Guitar Hero was a game. Guitar Hero II was the start of a global phenomenon, one that perhaps came and went, but definitely left a mark. All of the most important features of a classic rhythm game are in place, and although the final game in the "original trilogy" went and hit the ultimate jackpot despite being developed by the wrong company, I will never forget the effort Harmonix made with Guitar Hero II. It's just great, a defining moment in rhythm game history.

SOUND : 9.2


GameRankings: 91.95% (PS2), 92.29% (X360)

The Xbox 360 retail has ten more songs than the original PlayStation 2 game. Eight of them are on the main setlist, while two are additional bonus tracks. They are - in order of appearance - "Possum Kingdom" by Toadies, "Salvation" by Rancid, "Life Wasted" by Pearl Jam, "Billion Dollar Babies" by Alice Cooper, "Hush" by Deep Purple, "Rock and Roll, Hoochi Koo" by Rick Derringer, "Dead!" by My Chemical Romance (master recording), "The Trooper" by Iron Maiden, "Drink Up" by Ounce of Self and "Kicked to the Curb" by Noble Rot.

The Xbox 360 version also has the benefit of downloadable content. 24 downloadable songs have been released for the game; half of them are songs from the first game, which was only released on the PlayStation 2.

An "expansion" to Guitar Hero II, exclusive to the PlayStation 2, entitled Guitar Hero Rocks the 80s (better known in the U.S. as Guitar Hero Encore) was released in 2007.

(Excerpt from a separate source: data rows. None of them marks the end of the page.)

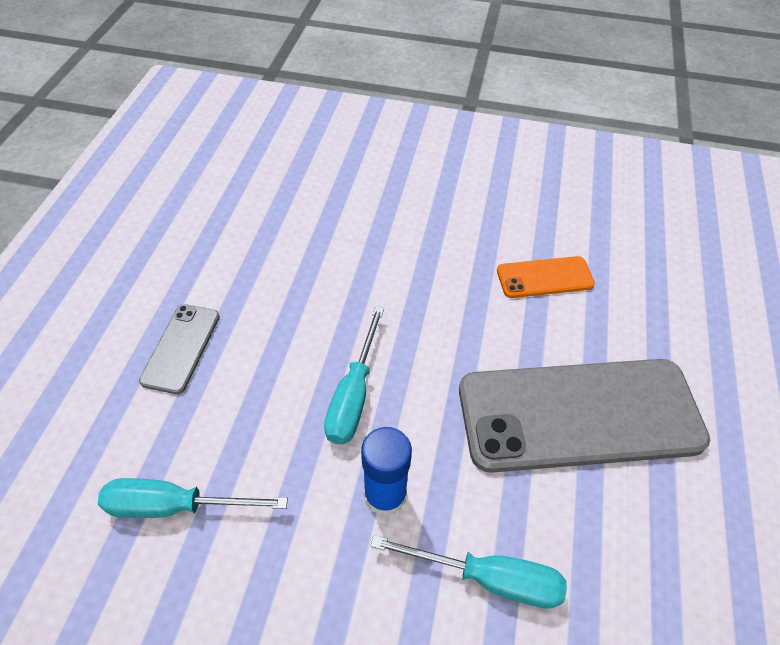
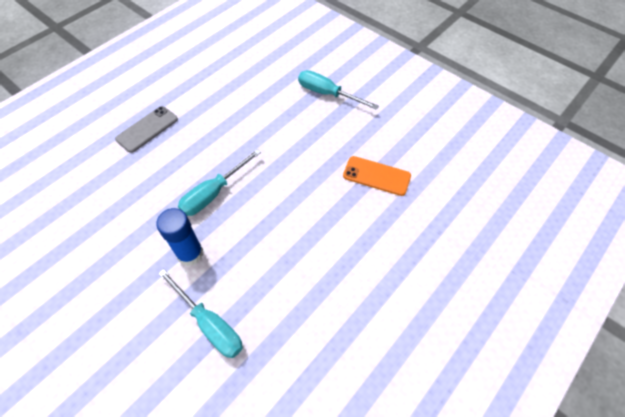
camera: 30 degrees right, 5 degrees up
(175, 506) = (90, 207): turquoise screwdriver -> turquoise screwdriver (327, 94)
(579, 415) = (331, 265): grey phone -> none

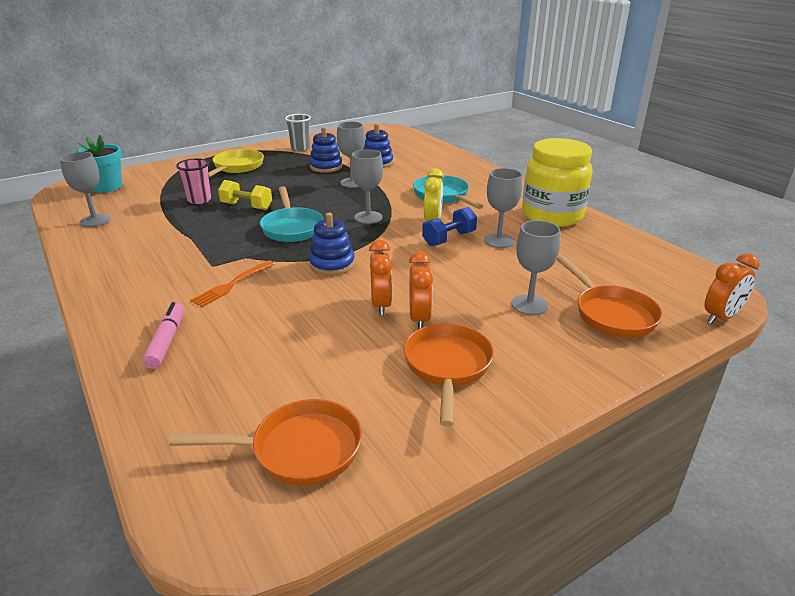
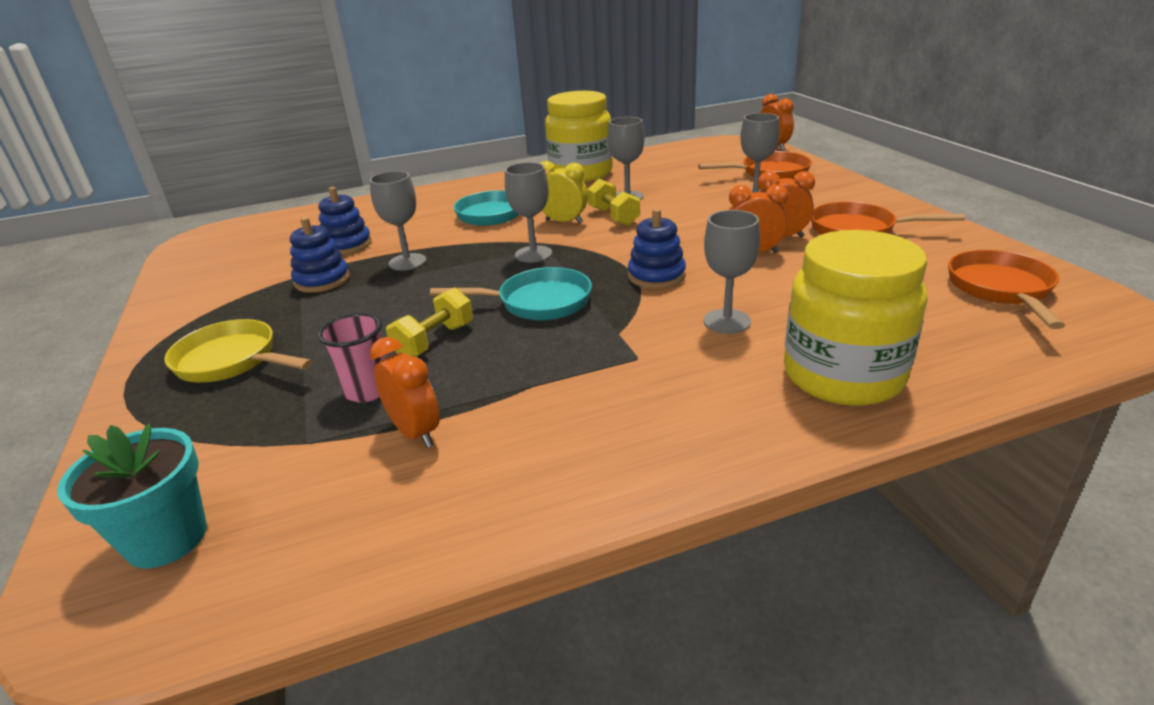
camera: 75 degrees left, 0 degrees up
(95, 220) = (379, 521): grey goblet -> grey goblet (727, 321)
(157, 216) = (415, 432): none -> orange clock
(166, 341) = (843, 376): pink marker -> yellow jar
(232, 285) = (698, 339): orange fork -> none
(300, 148) = (204, 302): grey cup -> none
(449, 239) = (613, 216): blue dumbbell -> yellow dumbbell

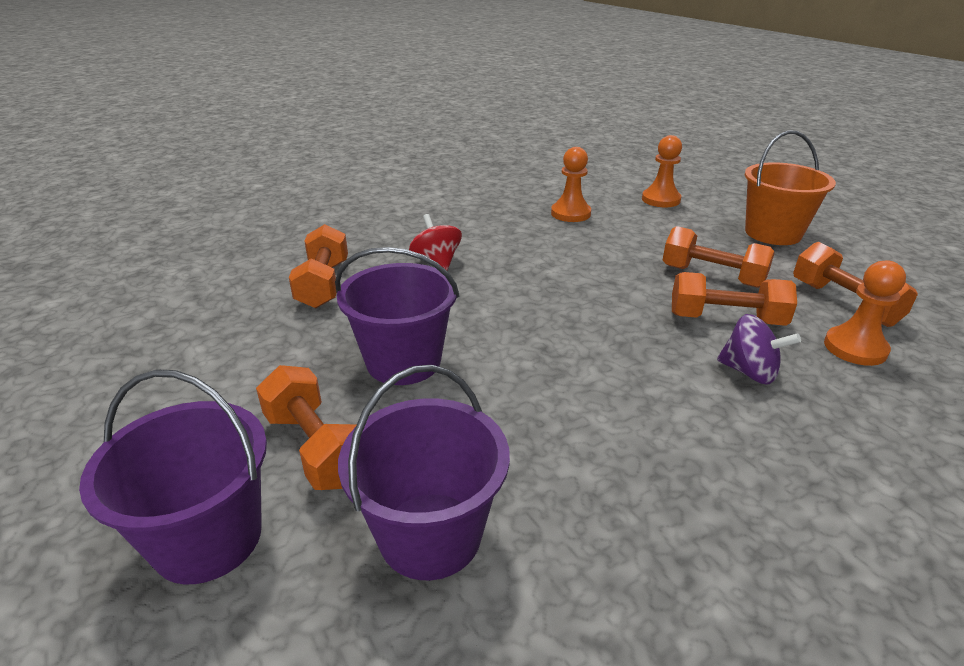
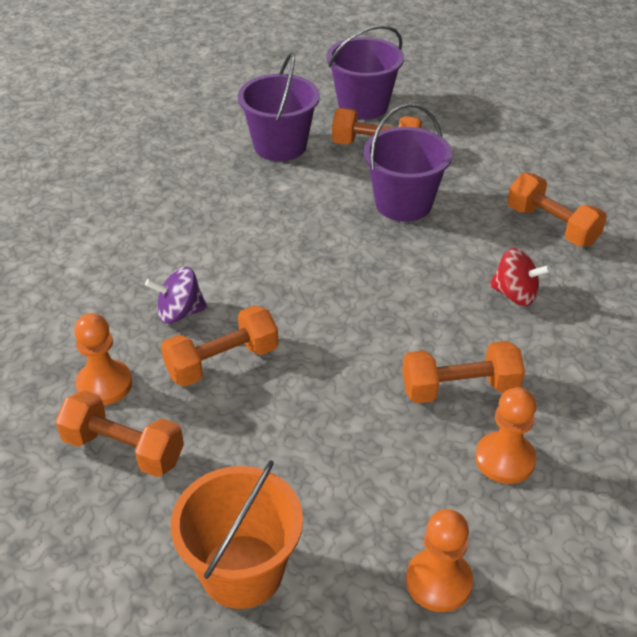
camera: 140 degrees right, 10 degrees up
(712, 276) = (266, 422): orange dumbbell -> orange dumbbell (459, 388)

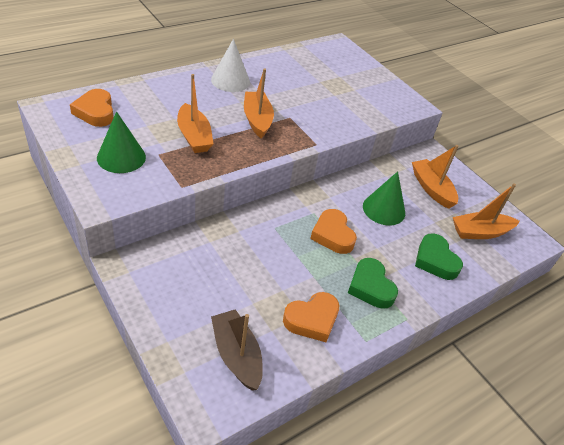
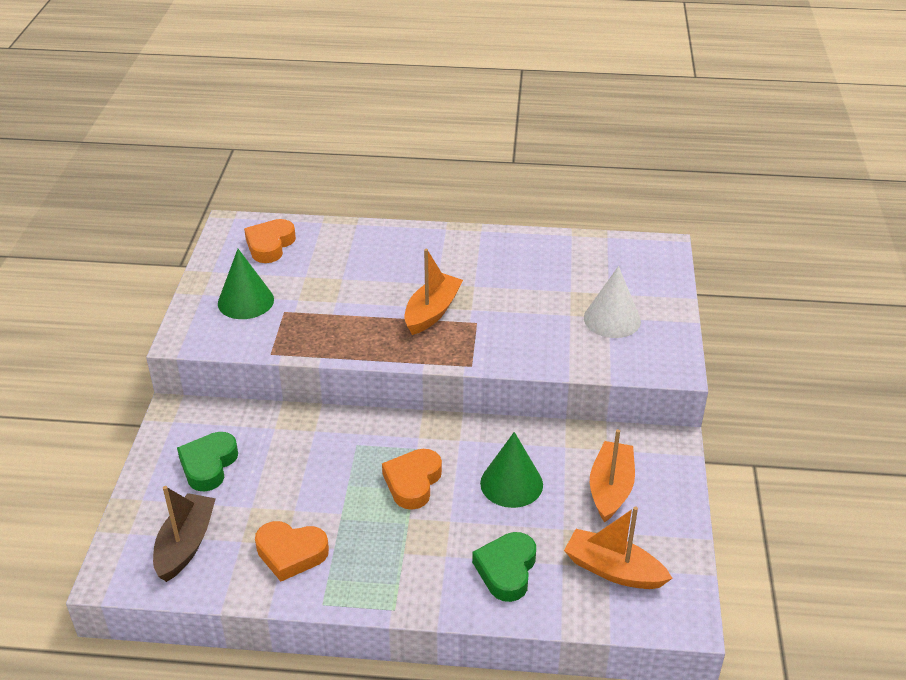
camera: 45 degrees right, 5 degrees down
(194, 136) = (340, 306): orange boat -> none
(230, 80) = (454, 255): white cone -> white cone (612, 319)
(370, 287) = (391, 556): green heart -> green heart (208, 465)

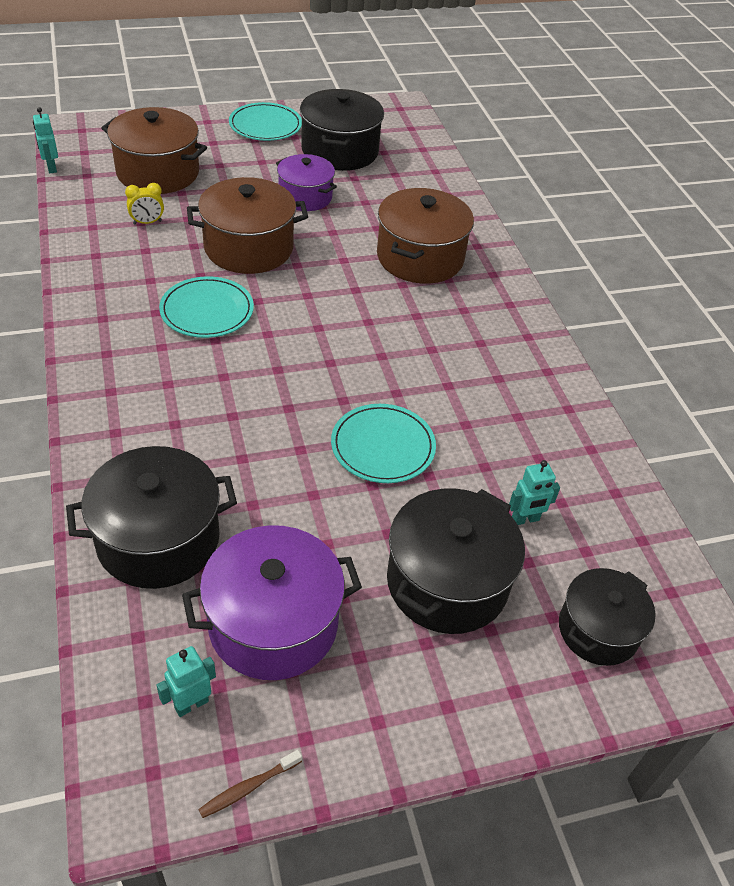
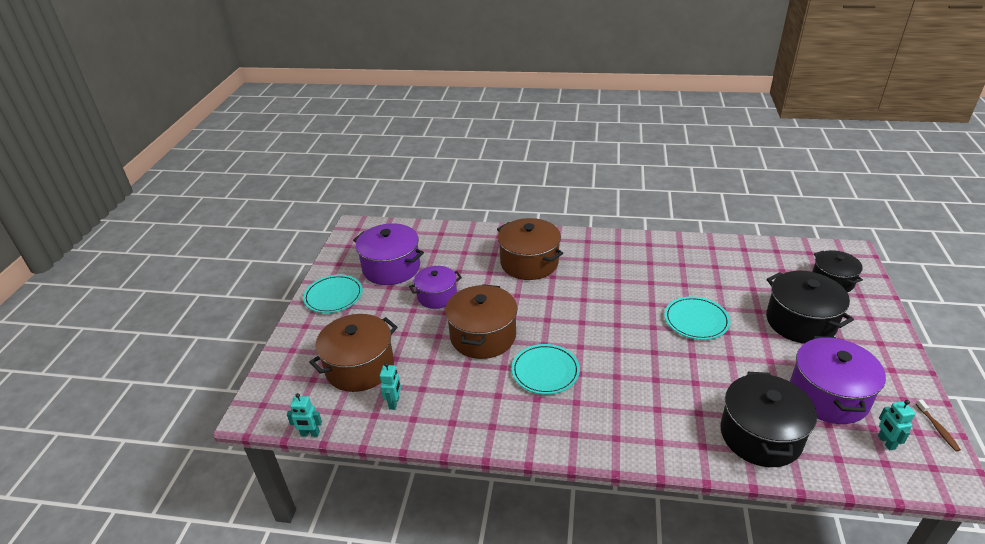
camera: 60 degrees left, 10 degrees down
(147, 222) = (424, 384): yellow clock -> none
(340, 151) = (391, 268): black pot -> purple pot
(525, 519) = (759, 283): turquoise robot -> turquoise robot (394, 403)

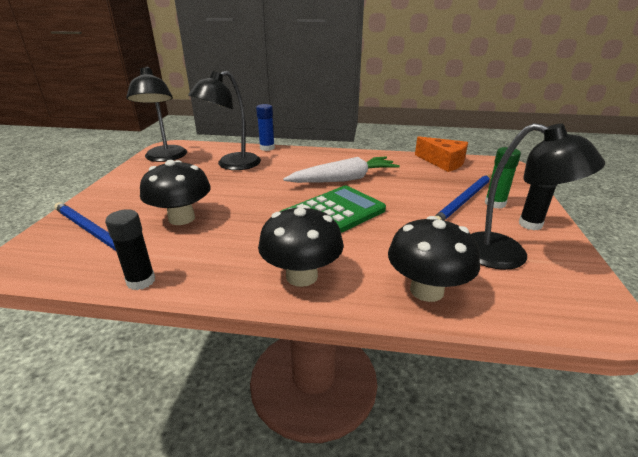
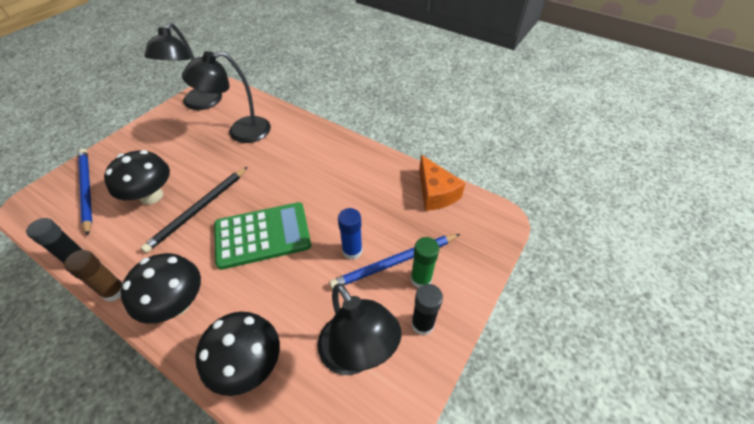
camera: 25 degrees right, 20 degrees up
(216, 289) = (114, 291): none -> brown glue stick
(247, 215) = (198, 209): none -> black pencil
(267, 148) = (290, 114): blue glue stick -> blue glue stick (352, 251)
(344, 179) = (315, 188): white carrot -> none

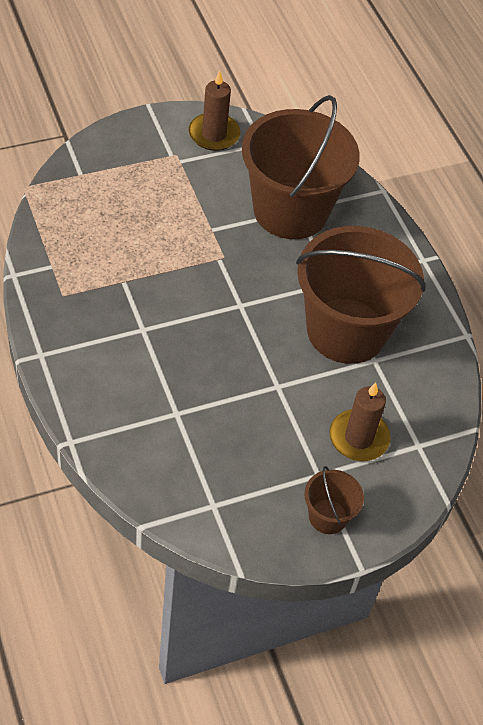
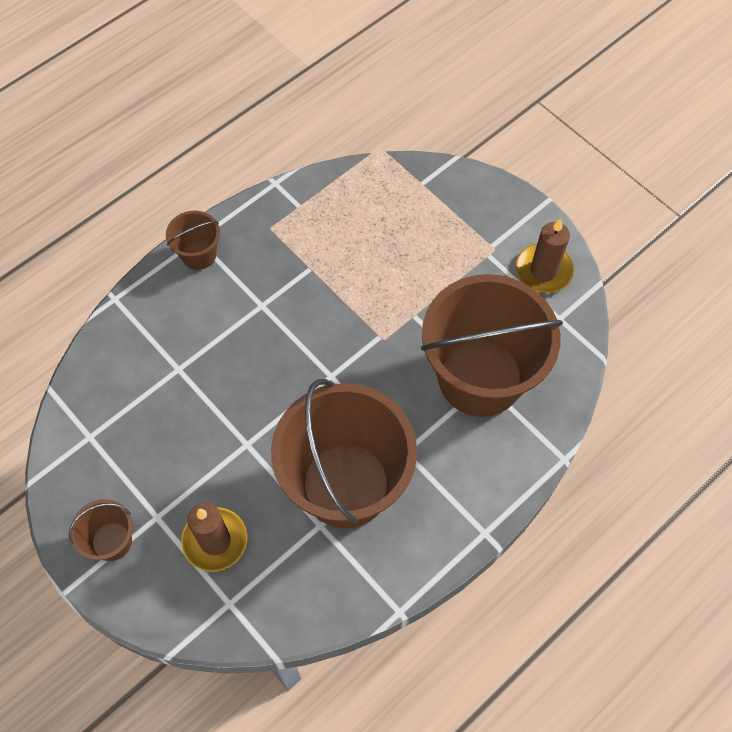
camera: 75 degrees right, 10 degrees up
(59, 358) = (198, 254): none -> brown bucket

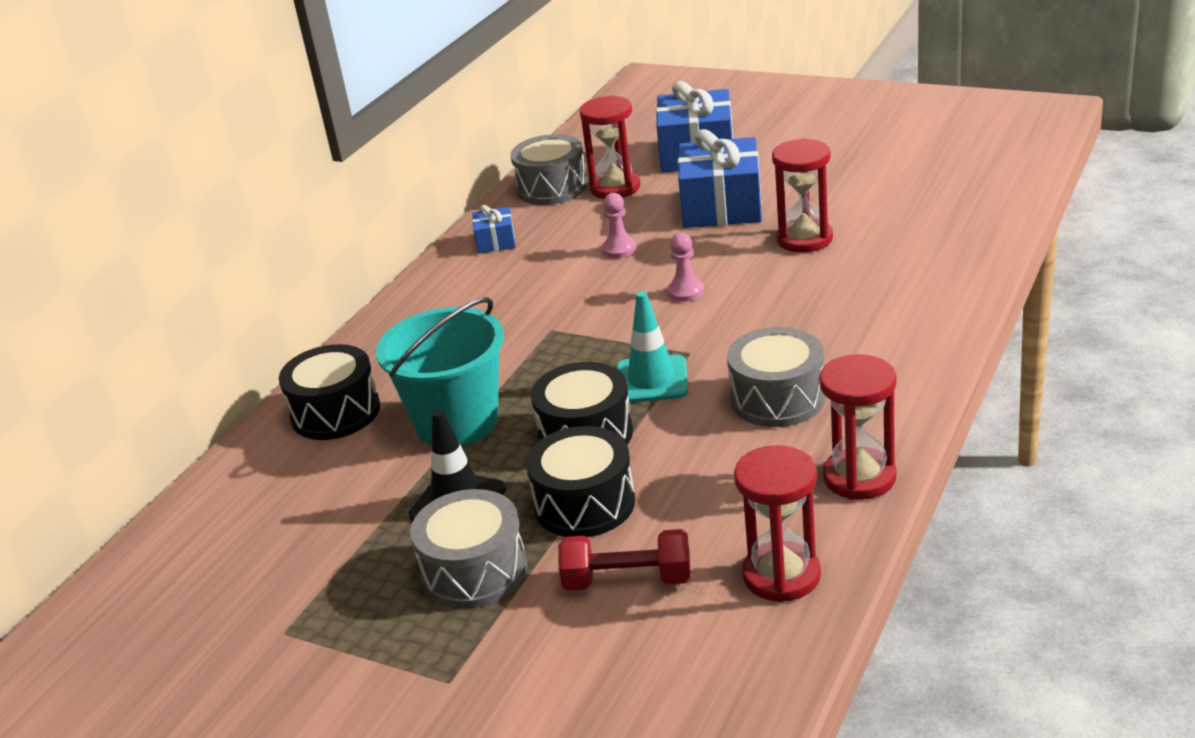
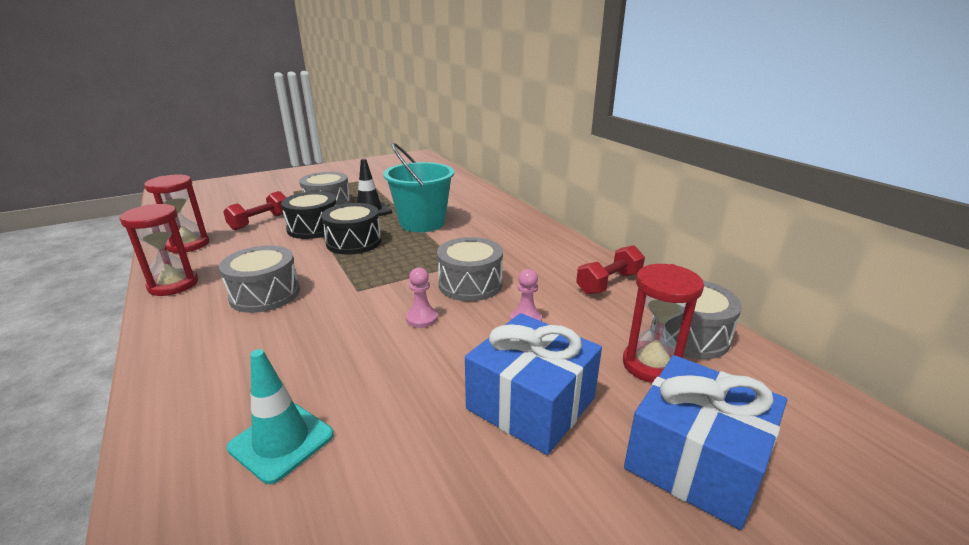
camera: 120 degrees right, 5 degrees down
(336, 412) = (479, 206): black drum -> none
(495, 241) = (609, 283): blue gift -> red dumbbell
(590, 302) = (470, 284): none -> grey drum
(651, 380) = (357, 270): turquoise traffic cone -> turquoise traffic cone (281, 441)
(804, 239) = (396, 414): red hourglass -> none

"Jordan" was only played live by Buckethead prior to its inclusion in Guitar Hero II. The song's studio version remained exclusive to the game until the summer of 2009, when it was released on iTunes.

The memorable South Park episode entitled "Guitar Queer-O" (Season 11, Episode 13) was inspired by the popularity of Guitar Hero II. The episode features a fictional version of the game (referred to as just Guitar Hero), and some of the songs in it, including "Carry on Wayward Son", "Jordan" and of course, "John the Fisherman" by Primus, who perform the show's theme song. The episode premiered in the U.S. less than two weeks after the release of Guitar Hero III: Legends of Rock.